Wash Your Mouth Out With Soap. Ok this is not what you think. I would never intentionally wash my child’s mouth out with soap. It was my child who did it. Here’s what happened. My son was having a bath and I was washing him. He took his bath toy and filled it with soapy bath water. I told him not to drink but, but he’s 2 so he clearly knows more than me. Down the hatch it goes. The look on his face was seriously priceless. Pure anguish. Then came the crying and tears. Oh Jack. When will you learn?
Future Pencil Sharpener. A year ago if you asked my daughter what she wanted to be when she grew up she would say “I want to be a Mommy and take care of my kids”. A month ago she answered “I want to be a teacher!”. Today she said “I was to be the best pencil sharpener in the world because I just love sharpening pencils!” Oh to be five again.

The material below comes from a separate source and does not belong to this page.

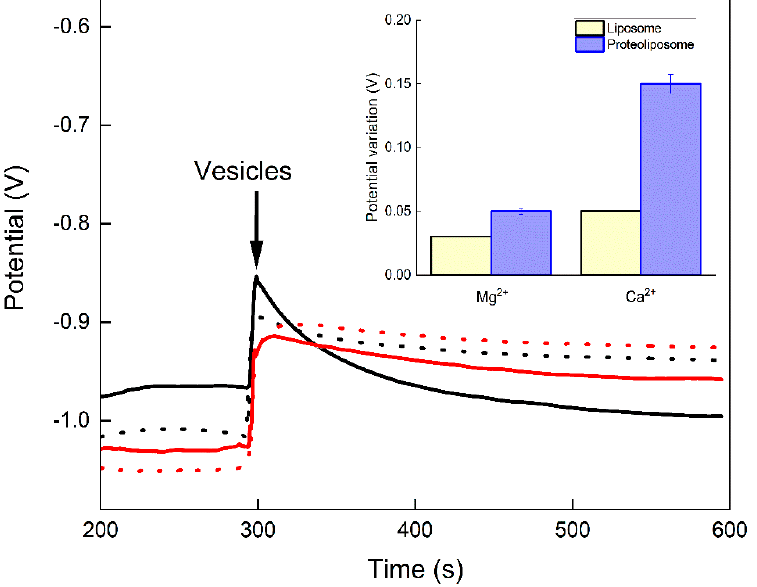
Figure 4. Potential (V) versus time (s) curve recorded with the BNCD microelectrode in the presence of either Mg 2+ or Ca 2+ ions in deionized water. After the first equilibration, 10 μ L of liposomes (0.6 mg/mL of total lipid) (dot lines) or proteoliposomes (0.6 mg/mL of total lipid containing 14 μ g/mL of AnxA5) (continuous lines) were added at 300 s to the microelectrode compartment. Black lines correspond to the potential recordings in the presence of 1 mM Ca 2+ ions and red lines to potential recordings in the presence of 1 mM Mg 2+ ions. Inset: Absolute values of the potential changes observed from 300 to 600 s, i.e., over the long-term transient after the addition of vesicles.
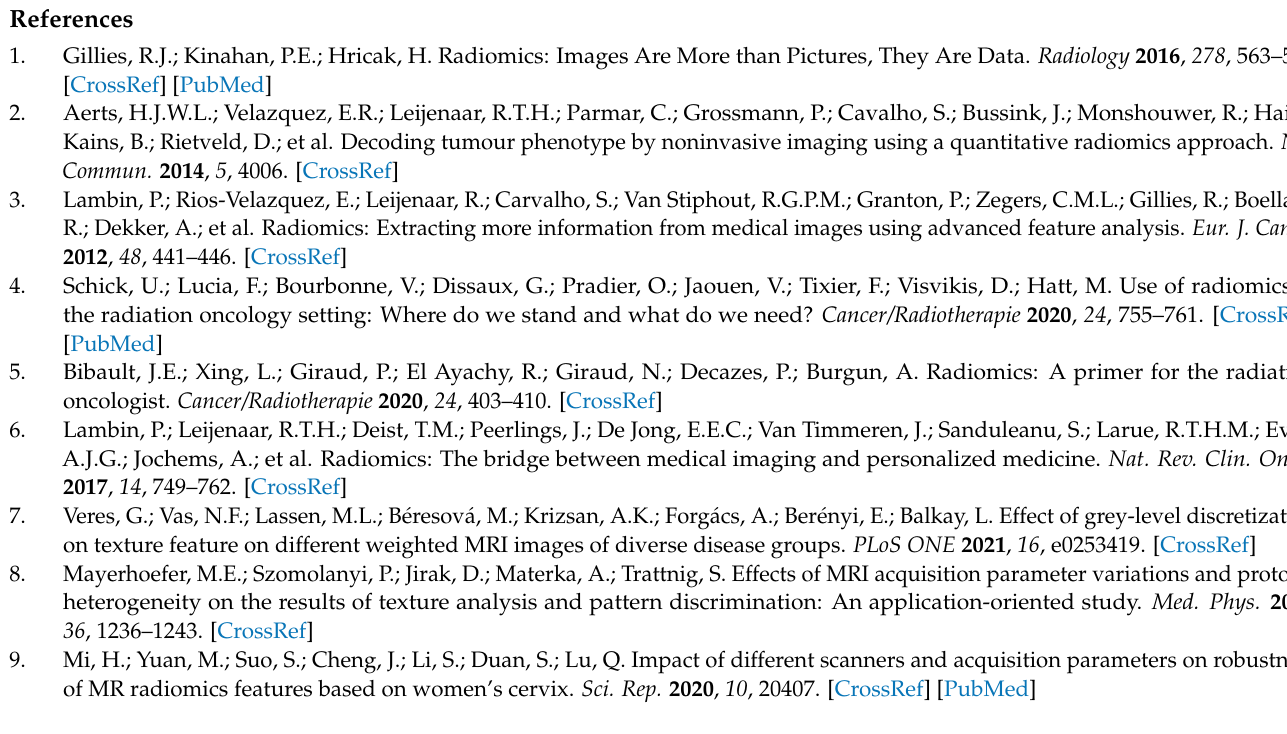
Texture Indices; Figure S1: Coefficient of Variation for all non-normalized Texture Indices and for every phantom; Figure S2: Coefficient of Variation for all normalized Texture Indices and for every phantom; Figure S3: Coefficient of Variation for the selected normalized Texture Indices; Figure S4: Relative Parameter Difference for the selected normalized Texture Indices; Figure S5: Interclass Correlation Coefficient for all normalized Texture Indices; Figure S6: Relative Parameter Difference with different acquisition setups for every fantom; Photo S1: Placement of biological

Stop keeping score. One thing I’ve learned in my pursuit if happiness is to stop keeping score. This applies to all areas of life. Marriage, work, friends, family, etc. If you keep track of how many times you’ve emptied the dishwasher this week, let’s be honest you are always going to come up on the short end of the stick. Because why would else would you be keeping score? Keeping score is a road map to unhappiness. You are guaranteeing yourself that you are going to be unhappy with the results. Don’t do it. So what then? Well that depends on the situation. One thing I’ve learned as a wife and mother is that if I want someone to do something, all I have to do is ask them to do it. It sounds so simple but it’s harder for me. I don’t like feeling like a nag. In the back of my mind I might be thinking “I shouldn’t have to ask you to empty the dishwasher, if you see it’s full of clean dishes, empty it!” But that’s the kind of thinking that is never going to lead me to happiness. So toss that thinking out the window and ask for what you want. Nicely! I struggle with that too. When you are rushing around trying to get the house cleaned or the kids organized before you run out the door it’s easy to snap at the people around you. But again, is that going to make anyone happy? Probably not, so use kind words. That’s something I tell my kids all the time – “we use kind words in this family”. Dr. Phil says “would you rather be right, or would you rather be happy?” Think about it. This week I challenge you to try to look at the areas in your life where you might be keeping score and think of a new strategy that will make you happier.
A Bit of Gratitude. Today I am grateful for a little pain relief. My BFF underwent a serious operation last week and has been in tremendous pain ever since. The doctors had been unable to come up with the right combination of pain medication due to a morphine allergy. Add on some post-op complications and it’s been endless painful suffering. Being far away and feeling helpless is not something I’ve handled well. I had one friend comment how sad I seemed lately and she’s right. I’ve cried…a lot. Knowing that someone you care about is suffering and there is nothing you can do is simply unbearable. But today I finally heard news that she had a better today and has found some relief. So I am incredibly grateful for that news. She still has a long road ahead of her but I will be grateful for every good day she has.